South China Sea Reconstruction Comparisons


As noted on the chart this is a comparison of SST reconstructions of the South China Sea.  The Herbert et al. 2010 is a UK37 recon which I "adjusted" to the Wei2007 Mg/Ca recon from a very close location.  The adjustment amounted to +0.34C which is in the uncertainty range of the reconstructions.  As you can see, either there is one wicked current edge around the rough 80 nautical miles that separate the two core locations or there are some issues with the "bug" turned into thermometers.  Dating is a likely issue with the cores, so the Herbert2010 might be time compressed between 150kyr bp( yep there is a typo on the chart) and 250kyraBP.  The temperature range though is more important for my purposes than the dating.  The Herbert2010 and Wei2007 locations are at the northern edge of the tropics and the Steinke2008 is in the heart of the tropics.  If I adjusted Herbert2010 up to that recon, we would have the 28C peaks during the inter-glacials.



Instrumental in that region has a large range from roughly 24C to 30C.



The 0 to 10 degree north SSTs have a tighter range of roughly 27.5C to 29.5C.  

Comparing just the overlap period of all three reconstructions the peak values of the Wei2007 more northern tropical South China Sea come close to the Steike2008 more equatorial recon.  So while it isn't a normal situation for paleo, I can scale the northern tropical recons to the equatorial for a rough reconstruction of peak SST.  

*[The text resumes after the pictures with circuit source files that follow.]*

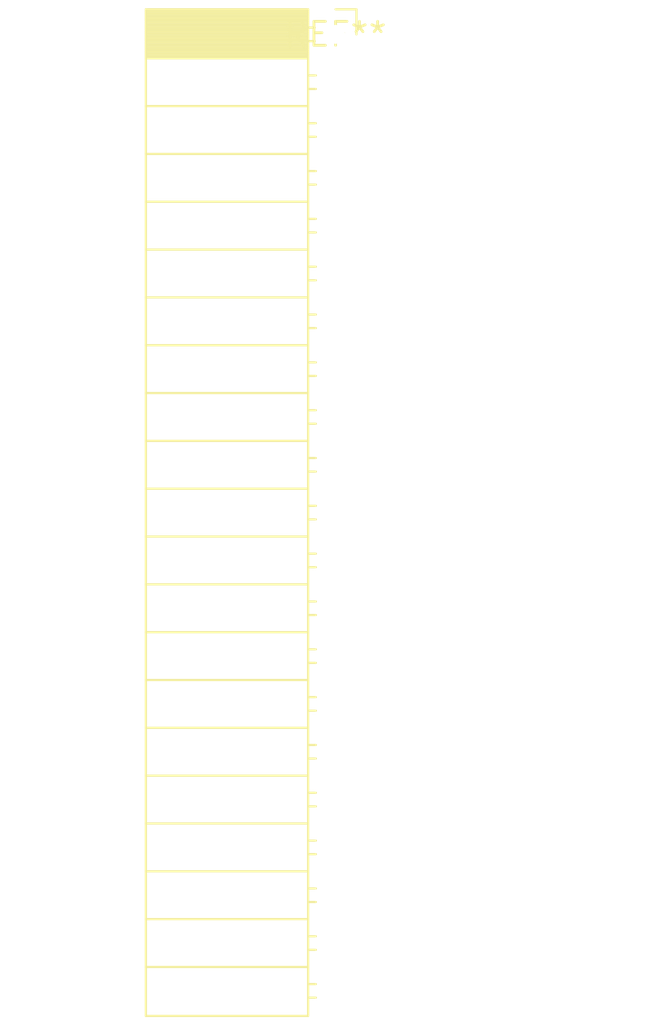
<source format=kicad_pcb>
(kicad_pcb (version 20240108) (generator pcbnew)

  (general
    (thickness 1.6)
  )

  (paper "A4")
  (layers
    (0 "F.Cu" signal)
    (31 "B.Cu" signal)
    (32 "B.Adhes" user "B.Adhesive")
    (33 "F.Adhes" user "F.Adhesive")
    (34 "B.Paste" user)
    (35 "F.Paste" user)
    (36 "B.SilkS" user "B.Silkscreen")
    (37 "F.SilkS" user "F.Silkscreen")
    (38 "B.Mask" user)
    (39 "F.Mask" user)
    (40 "Dwgs.User" user "User.Drawings")
    (41 "Cmts.User" user "User.Comments")
    (42 "Eco1.User" user "User.Eco1")
    (43 "Eco2.User" user "User.Eco2")
    (44 "Edge.Cuts" user)
    (45 "Margin" user)
    (46 "B.CrtYd" user "B.Courtyard")
    (47 "F.CrtYd" user "F.Courtyard")
    (48 "B.Fab" user)
    (49 "F.Fab" user)
    (50 "User.1" user)
    (51 "User.2" user)
    (52 "User.3" user)
    (53 "User.4" user)
    (54 "User.5" user)
    (55 "User.6" user)
    (56 "User.7" user)
    (57 "User.8" user)
    (58 "User.9" user)
  )

  (setup
    (pad_to_mask_clearance 0)
    (pcbplotparams
      (layerselection 0x00010fc_ffffffff)
      (plot_on_all_layers_selection 0x0000000_00000000)
      (disableapertmacros false)
      (usegerberextensions false)
      (usegerberattributes false)
      (usegerberadvancedattributes false)
      (creategerberjobfile false)
      (dashed_line_dash_ratio 12.000000)
      (dashed_line_gap_ratio 3.000000)
      (svgprecision 4)
      (plotframeref false)
      (viasonmask false)
      (mode 1)
      (useauxorigin false)
      (hpglpennumber 1)
      (hpglpenspeed 20)
      (hpglpendiameter 15.000000)
      (dxfpolygonmode false)
      (dxfimperialunits false)
      (dxfusepcbnewfont false)
      (psnegative false)
      (psa4output false)
      (plotreference false)
      (plotvalue false)
      (plotinvisibletext false)
      (sketchpadsonfab false)
      (subtractmaskfromsilk false)
      (outputformat 1)
      (mirror false)
      (drillshape 1)
      (scaleselection 1)
      (outputdirectory "")
    )
  )

  (net 0 "")

  (footprint "PinSocket_1x21_P2.54mm_Horizontal" (layer "F.Cu") (at 0 0))

)

</source>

Now I can use the 2.5ma Herbert2010 South China Sea reconstruction as a South China Sea approximate Peak SST reconstruction with enough wiggle words.

Expanded to 1000kyr you can see why I will need to look up new wiggle words.  The Wei2007 and Herbert2010 don't agree all that well as you go back in time.  

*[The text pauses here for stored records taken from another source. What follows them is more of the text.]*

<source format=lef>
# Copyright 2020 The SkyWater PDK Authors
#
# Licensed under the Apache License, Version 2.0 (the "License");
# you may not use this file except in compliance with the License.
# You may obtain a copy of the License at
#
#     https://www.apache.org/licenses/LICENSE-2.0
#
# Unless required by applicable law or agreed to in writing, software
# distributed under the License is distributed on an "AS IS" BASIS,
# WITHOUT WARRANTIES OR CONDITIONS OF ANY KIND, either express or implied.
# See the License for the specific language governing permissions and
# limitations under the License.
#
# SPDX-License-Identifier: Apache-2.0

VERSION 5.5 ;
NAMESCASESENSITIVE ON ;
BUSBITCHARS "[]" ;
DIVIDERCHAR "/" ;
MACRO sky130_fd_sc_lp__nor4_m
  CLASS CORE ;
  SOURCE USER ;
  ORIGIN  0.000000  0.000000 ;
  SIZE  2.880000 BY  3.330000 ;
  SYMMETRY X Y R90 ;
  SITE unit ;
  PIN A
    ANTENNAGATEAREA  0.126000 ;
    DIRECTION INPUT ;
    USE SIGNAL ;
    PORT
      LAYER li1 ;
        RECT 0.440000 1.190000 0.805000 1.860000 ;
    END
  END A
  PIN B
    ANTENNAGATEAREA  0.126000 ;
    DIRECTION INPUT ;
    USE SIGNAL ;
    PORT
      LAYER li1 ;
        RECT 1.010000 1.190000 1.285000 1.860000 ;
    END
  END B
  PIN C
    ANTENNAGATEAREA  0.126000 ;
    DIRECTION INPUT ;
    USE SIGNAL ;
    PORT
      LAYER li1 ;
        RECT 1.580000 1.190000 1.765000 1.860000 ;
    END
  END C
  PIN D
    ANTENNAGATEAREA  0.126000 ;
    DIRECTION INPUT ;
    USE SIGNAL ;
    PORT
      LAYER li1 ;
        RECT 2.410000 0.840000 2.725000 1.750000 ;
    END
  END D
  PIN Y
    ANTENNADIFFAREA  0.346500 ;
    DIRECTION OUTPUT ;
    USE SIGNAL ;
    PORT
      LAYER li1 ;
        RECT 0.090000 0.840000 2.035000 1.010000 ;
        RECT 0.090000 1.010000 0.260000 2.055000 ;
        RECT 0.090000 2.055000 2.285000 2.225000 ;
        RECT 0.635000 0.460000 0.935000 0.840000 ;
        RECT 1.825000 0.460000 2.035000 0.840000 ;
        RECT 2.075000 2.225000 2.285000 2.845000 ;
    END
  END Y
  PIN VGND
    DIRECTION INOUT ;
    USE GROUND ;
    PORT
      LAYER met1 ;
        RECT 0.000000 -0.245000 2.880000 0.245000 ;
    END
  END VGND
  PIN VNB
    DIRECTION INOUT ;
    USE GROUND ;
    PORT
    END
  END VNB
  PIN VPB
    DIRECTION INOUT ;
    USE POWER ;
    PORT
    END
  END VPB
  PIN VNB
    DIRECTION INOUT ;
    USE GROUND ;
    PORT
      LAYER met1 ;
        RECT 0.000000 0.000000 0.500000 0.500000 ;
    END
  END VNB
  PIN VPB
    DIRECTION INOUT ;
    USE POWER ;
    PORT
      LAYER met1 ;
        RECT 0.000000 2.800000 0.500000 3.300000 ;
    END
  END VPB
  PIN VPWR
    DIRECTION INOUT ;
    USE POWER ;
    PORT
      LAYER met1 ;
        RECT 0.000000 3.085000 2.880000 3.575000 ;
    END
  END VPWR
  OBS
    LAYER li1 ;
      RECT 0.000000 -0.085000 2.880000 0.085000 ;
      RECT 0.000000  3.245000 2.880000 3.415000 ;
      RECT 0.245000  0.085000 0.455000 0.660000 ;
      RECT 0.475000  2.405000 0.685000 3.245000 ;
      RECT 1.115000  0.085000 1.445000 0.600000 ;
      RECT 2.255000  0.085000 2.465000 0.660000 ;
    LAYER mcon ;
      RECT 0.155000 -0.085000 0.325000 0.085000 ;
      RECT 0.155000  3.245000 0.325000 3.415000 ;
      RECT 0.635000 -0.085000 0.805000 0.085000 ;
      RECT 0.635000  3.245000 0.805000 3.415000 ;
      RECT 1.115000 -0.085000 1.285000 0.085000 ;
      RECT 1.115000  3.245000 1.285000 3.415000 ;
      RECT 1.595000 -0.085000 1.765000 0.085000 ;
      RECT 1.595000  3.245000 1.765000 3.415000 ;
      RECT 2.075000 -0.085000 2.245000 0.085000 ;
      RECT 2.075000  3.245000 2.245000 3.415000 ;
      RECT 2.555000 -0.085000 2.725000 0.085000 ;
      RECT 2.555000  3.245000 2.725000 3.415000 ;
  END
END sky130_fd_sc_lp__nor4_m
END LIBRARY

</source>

So this is more like the range of temperatures one could expect.  That isn't bad really, +/-1.5 C "temperatures" based on the life and times of plankton.  So the easiest way to "adjust" Herbert2010 South China Sea would be a simple average of the actual recon temperature and estimated peak temperature with +/-1.5C stuck on the end.  It is pretty unlikely that UK'37 will underestimate sea surface temperatures.  


So if you see me referencing 2.1 million years of South China Sea summer sea surface temperatures this is what you get and how I got it.